Work request A: Copy the records verbatim, beginning with their first line and ending after the line that contains "INSTALLER AUTOGATE ANDA MEMBANTU?".

Exercise passage:
Wednesday, January 21, 2026

Indexing JSON Arrays in Oracle Database - Part II

In the previous blog post, we explored how JSON array elements can be indexed using materialized views and relational flattening. While that approach delivers excellent performance, it comes at a cost — additional storage, maintenance overhead, and schema complexity.
 
Starting with Oracle Database 21c and above, Oracle introduced a much more elegant and native solution for indexing JSON arrays:
👉 Multi-Value Indexes
 
Multi-value indexes allow Oracle to directly index JSON array elements — without flattening the data, without materialized views, and without rewriting your schema.
 
In this post, we will explore: 
  • What multi-value indexes are
  • How they improve JSON array search performance
  • How they can index nested sibling arrays
  • How to handle queries on specific array positions 
Traditional B-tree and function-based indexes expect one value per row. But JSON arrays naturally contain multiple values per document.
 
A multi-value index solves this mismatch by allowing multiple index entries per row, one for each array element.
 
This allows Oracle to treat JSON arrays as first-class indexable structures.
 
Let’s start by indexing the products[*].id field from our JSON document.
 
demo@ADB26ai> create multivalue index my_demo_idx on my_demo(
  2      json_table( c2 ,'$.products[*]'
  3          error on error null on empty null on mismatch
  4          columns ( object_id number path '$.id')
  5      )
  6  );
 
Index created.
 
This creates a native multi-value index — one index entry per product ID inside every JSON document. Now run the same query we used earlier:
 
demo@ADB26ai> select *
  2  from my_demo
  3  where json_exists( c2, '$.products[*]?(@.id.number() == 55 )' );
 
122 rows selected.

Work request B: In the post on indexing JSON arrays in Oracle Database, turn the paragraph that opens with "In the previous blog post" into a short bulleted list that keeps its main facts.

Provided material:
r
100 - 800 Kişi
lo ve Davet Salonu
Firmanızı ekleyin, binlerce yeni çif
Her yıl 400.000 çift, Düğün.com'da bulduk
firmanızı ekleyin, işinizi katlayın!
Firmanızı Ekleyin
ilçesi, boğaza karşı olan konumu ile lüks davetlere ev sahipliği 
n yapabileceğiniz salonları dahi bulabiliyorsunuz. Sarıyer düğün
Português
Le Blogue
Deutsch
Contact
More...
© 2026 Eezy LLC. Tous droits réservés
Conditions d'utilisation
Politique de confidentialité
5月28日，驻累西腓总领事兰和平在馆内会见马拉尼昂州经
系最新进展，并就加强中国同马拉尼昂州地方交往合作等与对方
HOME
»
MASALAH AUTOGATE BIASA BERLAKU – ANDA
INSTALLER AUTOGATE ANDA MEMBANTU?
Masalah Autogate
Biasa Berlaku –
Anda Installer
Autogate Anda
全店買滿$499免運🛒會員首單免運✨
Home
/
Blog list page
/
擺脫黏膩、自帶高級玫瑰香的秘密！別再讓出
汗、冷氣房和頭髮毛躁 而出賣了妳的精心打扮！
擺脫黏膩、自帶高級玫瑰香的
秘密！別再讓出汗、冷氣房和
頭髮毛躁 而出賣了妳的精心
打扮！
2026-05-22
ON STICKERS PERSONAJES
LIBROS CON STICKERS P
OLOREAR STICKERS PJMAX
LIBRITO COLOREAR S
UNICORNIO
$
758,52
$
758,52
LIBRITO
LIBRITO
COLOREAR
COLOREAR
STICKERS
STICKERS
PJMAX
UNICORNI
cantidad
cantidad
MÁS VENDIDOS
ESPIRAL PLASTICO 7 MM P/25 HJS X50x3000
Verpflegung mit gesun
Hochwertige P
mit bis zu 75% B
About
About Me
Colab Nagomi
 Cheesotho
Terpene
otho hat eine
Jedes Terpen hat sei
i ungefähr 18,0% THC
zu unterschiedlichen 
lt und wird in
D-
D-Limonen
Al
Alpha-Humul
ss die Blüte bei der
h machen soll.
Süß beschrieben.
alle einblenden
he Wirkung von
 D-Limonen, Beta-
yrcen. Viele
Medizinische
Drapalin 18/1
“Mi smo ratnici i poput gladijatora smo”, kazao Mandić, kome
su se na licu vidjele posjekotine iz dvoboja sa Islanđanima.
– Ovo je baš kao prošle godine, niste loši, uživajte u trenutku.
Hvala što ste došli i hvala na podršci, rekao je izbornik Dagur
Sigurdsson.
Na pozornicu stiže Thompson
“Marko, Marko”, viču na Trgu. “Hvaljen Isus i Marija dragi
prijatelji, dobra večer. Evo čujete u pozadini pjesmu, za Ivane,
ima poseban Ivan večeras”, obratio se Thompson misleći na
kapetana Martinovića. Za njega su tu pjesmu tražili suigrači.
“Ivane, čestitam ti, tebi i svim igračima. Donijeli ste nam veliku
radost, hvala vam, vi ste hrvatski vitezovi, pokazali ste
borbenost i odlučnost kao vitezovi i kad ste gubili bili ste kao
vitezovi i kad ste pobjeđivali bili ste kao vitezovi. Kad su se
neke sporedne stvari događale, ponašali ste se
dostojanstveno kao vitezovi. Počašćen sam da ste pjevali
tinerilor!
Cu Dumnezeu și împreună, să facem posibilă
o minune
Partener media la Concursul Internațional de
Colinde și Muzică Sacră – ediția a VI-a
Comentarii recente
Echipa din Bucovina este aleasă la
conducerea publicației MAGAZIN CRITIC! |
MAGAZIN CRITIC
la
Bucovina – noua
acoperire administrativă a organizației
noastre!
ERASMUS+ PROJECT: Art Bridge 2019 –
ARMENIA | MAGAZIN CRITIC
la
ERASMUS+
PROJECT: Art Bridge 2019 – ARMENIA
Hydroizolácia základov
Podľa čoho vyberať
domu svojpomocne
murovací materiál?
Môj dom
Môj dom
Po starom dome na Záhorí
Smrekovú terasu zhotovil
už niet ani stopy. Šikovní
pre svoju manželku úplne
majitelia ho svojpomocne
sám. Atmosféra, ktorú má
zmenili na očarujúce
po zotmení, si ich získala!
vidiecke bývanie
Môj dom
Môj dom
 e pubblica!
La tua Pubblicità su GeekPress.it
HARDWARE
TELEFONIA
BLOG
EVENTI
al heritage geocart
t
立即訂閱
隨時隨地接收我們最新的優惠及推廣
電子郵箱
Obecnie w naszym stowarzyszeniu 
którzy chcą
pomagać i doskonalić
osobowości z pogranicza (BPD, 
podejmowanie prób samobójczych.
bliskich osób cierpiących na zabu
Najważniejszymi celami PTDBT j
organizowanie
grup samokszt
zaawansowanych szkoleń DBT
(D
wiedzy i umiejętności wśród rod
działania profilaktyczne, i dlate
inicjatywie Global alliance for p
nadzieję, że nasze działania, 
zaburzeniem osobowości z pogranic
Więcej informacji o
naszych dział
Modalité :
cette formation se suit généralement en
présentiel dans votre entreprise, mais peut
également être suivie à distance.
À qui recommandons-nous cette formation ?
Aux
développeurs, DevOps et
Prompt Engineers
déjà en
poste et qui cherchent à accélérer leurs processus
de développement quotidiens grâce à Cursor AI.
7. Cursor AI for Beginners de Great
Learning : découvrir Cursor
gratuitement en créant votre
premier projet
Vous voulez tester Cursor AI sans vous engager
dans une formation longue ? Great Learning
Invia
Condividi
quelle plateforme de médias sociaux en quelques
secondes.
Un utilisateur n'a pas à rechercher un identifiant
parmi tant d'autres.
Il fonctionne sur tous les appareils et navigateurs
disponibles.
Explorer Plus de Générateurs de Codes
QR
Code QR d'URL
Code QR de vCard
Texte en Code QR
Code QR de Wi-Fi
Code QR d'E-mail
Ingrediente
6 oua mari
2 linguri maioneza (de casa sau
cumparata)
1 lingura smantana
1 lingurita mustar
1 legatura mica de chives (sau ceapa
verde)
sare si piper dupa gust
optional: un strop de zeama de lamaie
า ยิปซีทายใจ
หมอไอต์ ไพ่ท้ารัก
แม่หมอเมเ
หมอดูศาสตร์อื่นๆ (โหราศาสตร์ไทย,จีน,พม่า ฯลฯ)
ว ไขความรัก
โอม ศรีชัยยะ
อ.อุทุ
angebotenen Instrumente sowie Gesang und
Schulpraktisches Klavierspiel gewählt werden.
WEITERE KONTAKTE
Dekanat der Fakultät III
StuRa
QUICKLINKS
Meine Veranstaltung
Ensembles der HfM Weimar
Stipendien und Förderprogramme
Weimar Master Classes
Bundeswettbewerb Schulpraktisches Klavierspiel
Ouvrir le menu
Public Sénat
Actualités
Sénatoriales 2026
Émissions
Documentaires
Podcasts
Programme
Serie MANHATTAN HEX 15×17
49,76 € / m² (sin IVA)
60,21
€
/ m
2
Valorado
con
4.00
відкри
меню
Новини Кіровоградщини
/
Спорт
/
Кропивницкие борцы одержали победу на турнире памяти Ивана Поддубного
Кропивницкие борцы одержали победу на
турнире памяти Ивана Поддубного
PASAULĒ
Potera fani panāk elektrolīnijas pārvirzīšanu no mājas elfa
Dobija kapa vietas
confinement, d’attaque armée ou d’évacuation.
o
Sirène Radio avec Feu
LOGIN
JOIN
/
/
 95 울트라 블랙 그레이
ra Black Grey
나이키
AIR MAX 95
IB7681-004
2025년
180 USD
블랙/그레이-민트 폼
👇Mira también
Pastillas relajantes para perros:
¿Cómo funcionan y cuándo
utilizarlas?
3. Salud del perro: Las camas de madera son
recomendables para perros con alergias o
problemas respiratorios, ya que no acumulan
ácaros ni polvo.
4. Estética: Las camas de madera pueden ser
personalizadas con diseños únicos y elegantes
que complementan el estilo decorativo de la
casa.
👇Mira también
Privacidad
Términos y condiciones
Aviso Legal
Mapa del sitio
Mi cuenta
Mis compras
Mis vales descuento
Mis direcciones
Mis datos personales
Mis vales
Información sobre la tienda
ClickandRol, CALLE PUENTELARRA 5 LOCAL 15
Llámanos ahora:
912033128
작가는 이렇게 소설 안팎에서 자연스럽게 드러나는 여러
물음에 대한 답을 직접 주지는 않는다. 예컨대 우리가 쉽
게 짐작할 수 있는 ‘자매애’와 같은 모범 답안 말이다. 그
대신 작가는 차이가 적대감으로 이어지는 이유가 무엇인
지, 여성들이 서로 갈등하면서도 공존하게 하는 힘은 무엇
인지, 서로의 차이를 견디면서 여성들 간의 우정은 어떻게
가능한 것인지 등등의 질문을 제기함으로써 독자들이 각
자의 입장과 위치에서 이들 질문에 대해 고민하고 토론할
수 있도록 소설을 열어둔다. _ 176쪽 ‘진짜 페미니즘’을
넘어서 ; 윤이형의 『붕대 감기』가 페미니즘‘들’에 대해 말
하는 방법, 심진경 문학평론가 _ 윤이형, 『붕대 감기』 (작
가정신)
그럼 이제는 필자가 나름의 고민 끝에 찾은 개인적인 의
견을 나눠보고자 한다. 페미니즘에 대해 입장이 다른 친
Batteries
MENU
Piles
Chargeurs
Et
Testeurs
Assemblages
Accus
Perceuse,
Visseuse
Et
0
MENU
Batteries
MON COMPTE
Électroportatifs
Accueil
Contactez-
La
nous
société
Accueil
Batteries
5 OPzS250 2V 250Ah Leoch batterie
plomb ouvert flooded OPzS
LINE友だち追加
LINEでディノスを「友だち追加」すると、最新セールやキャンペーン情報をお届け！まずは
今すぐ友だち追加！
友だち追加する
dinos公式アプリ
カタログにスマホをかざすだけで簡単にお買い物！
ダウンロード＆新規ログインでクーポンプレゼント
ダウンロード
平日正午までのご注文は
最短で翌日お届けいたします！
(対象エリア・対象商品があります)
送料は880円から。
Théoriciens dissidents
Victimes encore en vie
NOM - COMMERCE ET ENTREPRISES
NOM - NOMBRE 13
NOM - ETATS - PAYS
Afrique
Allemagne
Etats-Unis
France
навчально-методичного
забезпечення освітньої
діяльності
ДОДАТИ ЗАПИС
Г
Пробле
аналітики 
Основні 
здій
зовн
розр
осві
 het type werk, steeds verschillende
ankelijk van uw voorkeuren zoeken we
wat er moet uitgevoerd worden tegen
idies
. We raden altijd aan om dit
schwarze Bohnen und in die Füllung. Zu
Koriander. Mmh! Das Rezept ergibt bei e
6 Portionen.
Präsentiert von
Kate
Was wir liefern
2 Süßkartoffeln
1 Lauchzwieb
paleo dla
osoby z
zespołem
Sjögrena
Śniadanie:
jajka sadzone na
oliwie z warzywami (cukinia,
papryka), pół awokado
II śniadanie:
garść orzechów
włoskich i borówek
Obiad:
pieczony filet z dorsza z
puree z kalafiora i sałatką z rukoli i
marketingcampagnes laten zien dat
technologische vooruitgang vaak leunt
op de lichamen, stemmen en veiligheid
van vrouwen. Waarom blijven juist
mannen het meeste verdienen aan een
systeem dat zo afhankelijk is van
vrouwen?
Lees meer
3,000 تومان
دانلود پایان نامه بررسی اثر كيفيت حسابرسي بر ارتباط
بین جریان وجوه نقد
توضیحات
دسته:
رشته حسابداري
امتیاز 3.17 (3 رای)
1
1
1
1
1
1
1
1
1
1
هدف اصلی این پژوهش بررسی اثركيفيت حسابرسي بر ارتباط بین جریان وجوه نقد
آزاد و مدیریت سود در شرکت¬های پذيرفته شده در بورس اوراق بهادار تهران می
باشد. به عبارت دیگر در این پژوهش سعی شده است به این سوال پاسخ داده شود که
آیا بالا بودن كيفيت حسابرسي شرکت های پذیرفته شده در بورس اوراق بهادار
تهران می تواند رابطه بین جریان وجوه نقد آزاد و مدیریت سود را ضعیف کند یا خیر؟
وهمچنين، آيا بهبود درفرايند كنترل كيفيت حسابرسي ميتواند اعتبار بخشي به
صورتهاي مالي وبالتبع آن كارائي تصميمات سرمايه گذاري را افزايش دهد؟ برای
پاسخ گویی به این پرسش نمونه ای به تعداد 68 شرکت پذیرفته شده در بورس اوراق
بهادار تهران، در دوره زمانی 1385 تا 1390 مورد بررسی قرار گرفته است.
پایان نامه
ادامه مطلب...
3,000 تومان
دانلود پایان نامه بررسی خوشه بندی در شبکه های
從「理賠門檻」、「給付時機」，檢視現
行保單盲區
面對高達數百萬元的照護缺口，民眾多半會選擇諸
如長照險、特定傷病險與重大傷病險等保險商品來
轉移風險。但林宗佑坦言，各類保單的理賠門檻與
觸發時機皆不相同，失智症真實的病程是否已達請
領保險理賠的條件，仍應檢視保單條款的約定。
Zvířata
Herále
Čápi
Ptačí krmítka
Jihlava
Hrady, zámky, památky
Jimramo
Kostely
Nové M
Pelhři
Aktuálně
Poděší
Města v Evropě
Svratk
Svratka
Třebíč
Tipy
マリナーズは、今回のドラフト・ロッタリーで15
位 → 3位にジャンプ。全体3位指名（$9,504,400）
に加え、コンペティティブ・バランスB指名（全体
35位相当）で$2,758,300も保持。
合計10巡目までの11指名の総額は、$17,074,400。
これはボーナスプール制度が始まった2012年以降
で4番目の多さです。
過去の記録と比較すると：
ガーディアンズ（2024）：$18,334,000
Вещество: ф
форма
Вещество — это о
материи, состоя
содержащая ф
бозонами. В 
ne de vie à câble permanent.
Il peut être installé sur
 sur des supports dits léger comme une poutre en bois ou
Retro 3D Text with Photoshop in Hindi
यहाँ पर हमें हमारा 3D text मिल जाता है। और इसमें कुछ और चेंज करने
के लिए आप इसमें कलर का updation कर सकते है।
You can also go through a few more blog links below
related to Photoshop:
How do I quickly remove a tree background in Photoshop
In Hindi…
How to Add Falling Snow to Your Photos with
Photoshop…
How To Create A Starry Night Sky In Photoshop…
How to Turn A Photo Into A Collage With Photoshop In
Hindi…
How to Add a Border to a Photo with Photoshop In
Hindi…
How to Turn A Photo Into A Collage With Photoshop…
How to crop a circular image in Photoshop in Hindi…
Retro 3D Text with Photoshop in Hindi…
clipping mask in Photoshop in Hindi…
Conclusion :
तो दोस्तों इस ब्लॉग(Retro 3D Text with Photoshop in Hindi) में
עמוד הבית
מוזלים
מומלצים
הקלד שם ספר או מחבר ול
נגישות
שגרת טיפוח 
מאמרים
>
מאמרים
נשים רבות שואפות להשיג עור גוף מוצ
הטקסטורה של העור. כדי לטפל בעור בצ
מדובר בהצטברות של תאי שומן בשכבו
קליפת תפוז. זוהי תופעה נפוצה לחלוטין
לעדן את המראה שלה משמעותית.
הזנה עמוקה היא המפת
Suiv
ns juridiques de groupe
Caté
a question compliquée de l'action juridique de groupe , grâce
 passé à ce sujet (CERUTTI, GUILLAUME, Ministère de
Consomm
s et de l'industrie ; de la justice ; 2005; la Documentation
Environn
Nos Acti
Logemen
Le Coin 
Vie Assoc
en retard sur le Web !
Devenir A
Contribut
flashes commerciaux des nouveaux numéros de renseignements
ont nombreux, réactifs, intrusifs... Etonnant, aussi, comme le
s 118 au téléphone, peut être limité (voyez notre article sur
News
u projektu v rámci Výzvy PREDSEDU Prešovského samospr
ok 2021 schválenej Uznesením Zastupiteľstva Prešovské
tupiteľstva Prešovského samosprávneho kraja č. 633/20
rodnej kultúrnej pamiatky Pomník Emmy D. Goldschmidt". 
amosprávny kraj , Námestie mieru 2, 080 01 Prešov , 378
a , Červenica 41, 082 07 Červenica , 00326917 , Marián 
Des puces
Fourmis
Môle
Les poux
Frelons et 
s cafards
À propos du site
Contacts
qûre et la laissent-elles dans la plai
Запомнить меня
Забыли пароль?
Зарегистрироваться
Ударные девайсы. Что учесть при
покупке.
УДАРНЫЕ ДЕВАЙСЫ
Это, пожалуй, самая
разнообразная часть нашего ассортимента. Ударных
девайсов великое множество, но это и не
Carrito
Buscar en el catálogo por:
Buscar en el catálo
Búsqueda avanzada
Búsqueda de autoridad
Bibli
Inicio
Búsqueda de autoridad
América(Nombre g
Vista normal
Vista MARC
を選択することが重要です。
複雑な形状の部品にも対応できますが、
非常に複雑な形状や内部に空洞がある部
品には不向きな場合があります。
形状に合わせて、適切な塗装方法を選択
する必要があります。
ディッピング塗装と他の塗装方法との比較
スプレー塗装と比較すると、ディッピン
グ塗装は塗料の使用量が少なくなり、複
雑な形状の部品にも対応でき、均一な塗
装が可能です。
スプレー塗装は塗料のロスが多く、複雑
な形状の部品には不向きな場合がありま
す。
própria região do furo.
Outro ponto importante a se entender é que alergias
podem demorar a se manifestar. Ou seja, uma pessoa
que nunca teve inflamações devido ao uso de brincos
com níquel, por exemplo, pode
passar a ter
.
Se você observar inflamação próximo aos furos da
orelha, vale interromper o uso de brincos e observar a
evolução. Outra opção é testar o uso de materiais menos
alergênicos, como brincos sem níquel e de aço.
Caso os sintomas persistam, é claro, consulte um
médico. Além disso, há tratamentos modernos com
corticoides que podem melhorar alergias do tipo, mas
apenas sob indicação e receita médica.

Answer section A:
r
100 - 800 Kişi
lo ve Davet Salonu
Firmanızı ekleyin, binlerce yeni çif
Her yıl 400.000 çift, Düğün.com'da bulduk
firmanızı ekleyin, işinizi katlayın!
Firmanızı Ekleyin
ilçesi, boğaza karşı olan konumu ile lüks davetlere ev sahipliği 
n yapabileceğiniz salonları dahi bulabiliyorsunuz. Sarıyer düğün
Português
Le Blogue
Deutsch
Contact
More...
© 2026 Eezy LLC. Tous droits réservés
Conditions d'utilisation
Politique de confidentialité
5月28日，驻累西腓总领事兰和平在馆内会见马拉尼昂州经
系最新进展，并就加强中国同马拉尼昂州地方交往合作等与对方
HOME
»
MASALAH AUTOGATE BIASA BERLAKU – ANDA
INSTALLER AUTOGATE ANDA MEMBANTU?

Answer section B:
- The earlier post indexed JSON array elements through materialized views and relational flattening.
- That approach performs excellently.
- Its costs are extra storage, maintenance overhead, and schema complexity.